▶ PROBLEM DESCRIPTION
Copy the following data exactly and drop the pictures.
═══ RECORD EXTRACTS ═══
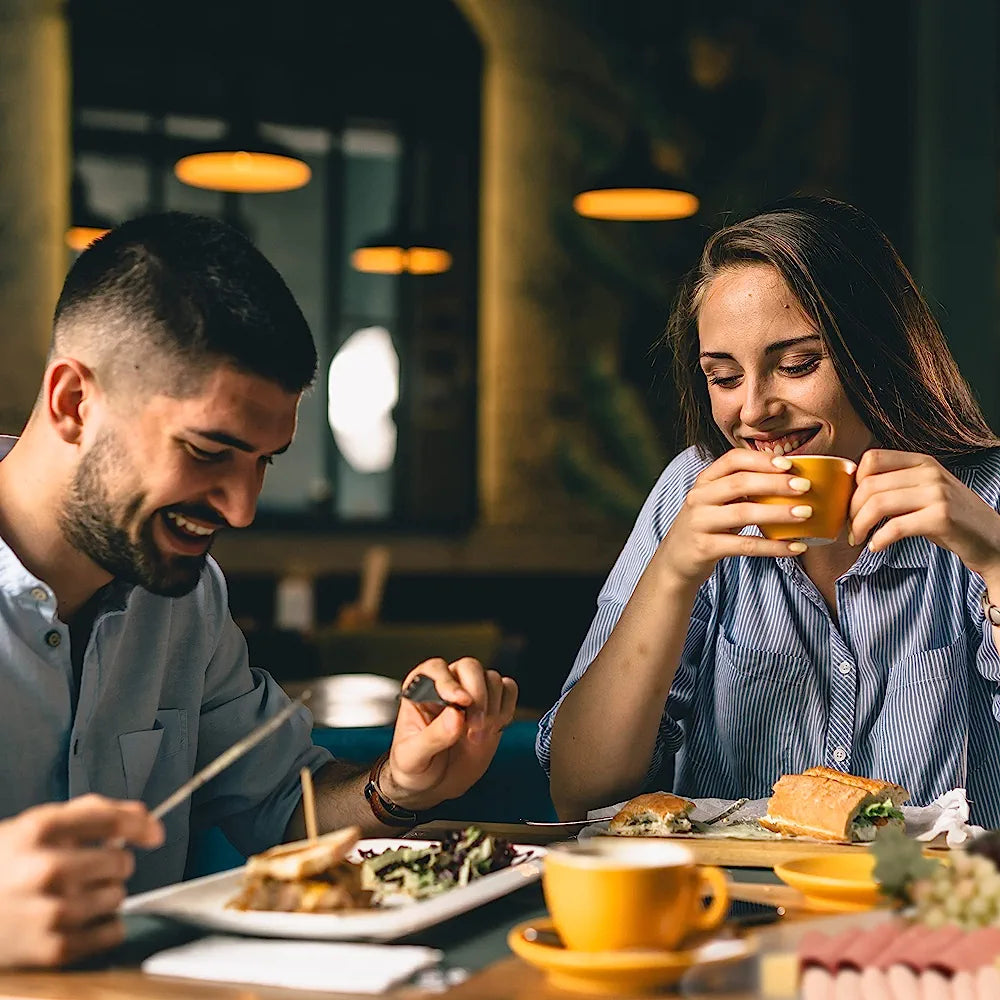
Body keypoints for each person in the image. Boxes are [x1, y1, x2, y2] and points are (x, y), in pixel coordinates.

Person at [0, 212, 517, 968]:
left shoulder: (185, 597)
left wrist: (398, 783)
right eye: (210, 450)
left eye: (265, 462)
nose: (240, 509)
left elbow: (284, 810)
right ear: (75, 403)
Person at [538, 195, 1000, 826]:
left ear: (879, 354)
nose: (753, 410)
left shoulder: (985, 497)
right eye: (724, 377)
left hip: (933, 912)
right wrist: (673, 573)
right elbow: (579, 794)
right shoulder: (693, 490)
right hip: (725, 911)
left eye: (796, 365)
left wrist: (996, 560)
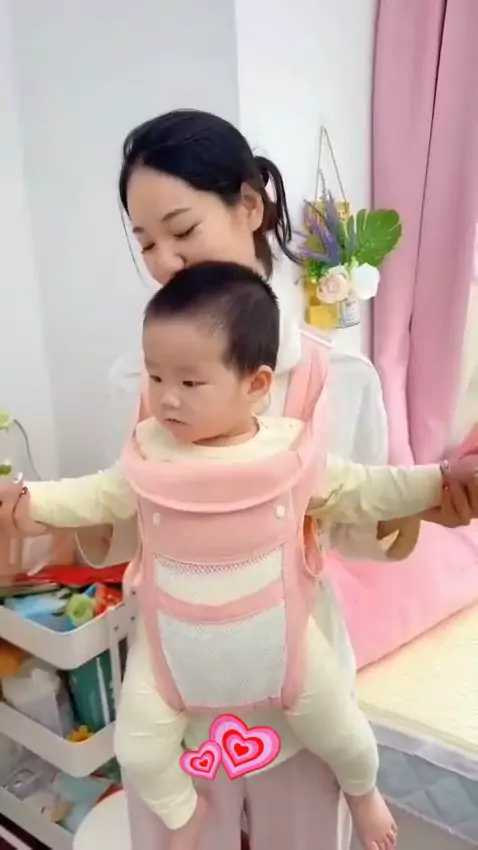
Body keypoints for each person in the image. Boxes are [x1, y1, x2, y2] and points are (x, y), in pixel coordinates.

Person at [1, 110, 477, 850]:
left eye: (181, 229)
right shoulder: (140, 379)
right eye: (145, 242)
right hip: (177, 685)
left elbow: (358, 522)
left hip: (292, 682)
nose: (164, 260)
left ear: (249, 206)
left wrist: (427, 501)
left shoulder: (337, 376)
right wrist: (30, 519)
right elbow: (120, 523)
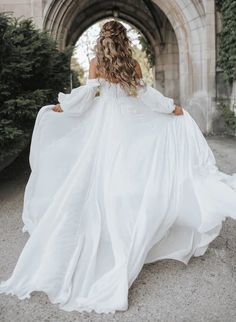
═══
▶ EXPECTED OUTPUT
Body keypoints for each person in the image. Boxes are [x1, y1, x2, y2] and points are (x, y), in pixel coordinates.

Person at [0, 212, 517, 968]:
left shoulder: (185, 597)
left wrist: (398, 783)
right eye: (210, 450)
left eye: (265, 462)
nose: (240, 509)
left elbow: (284, 810)
right ear: (75, 403)
Person at [538, 195, 1000, 826]:
left ear: (879, 354)
nose: (753, 410)
left shoulder: (985, 497)
right eye: (724, 377)
left hip: (933, 912)
right wrist: (673, 573)
right elbow: (579, 794)
right shoulder: (693, 490)
right hip: (725, 911)
left eye: (796, 365)
left wrist: (996, 560)
Body keypoints for each person in the image. Boxes are [x1, y1, x2, y2] and points are (x, y), in pixel coordinates.

Person at [1, 110, 477, 850]:
left eye: (181, 229)
right shoulder: (140, 379)
right eye: (145, 242)
right hip: (177, 685)
left elbow: (358, 522)
left hip: (292, 682)
nose: (164, 260)
left ear: (249, 206)
left wrist: (427, 501)
left shoulder: (337, 376)
right wrist: (30, 519)
right elbow: (120, 523)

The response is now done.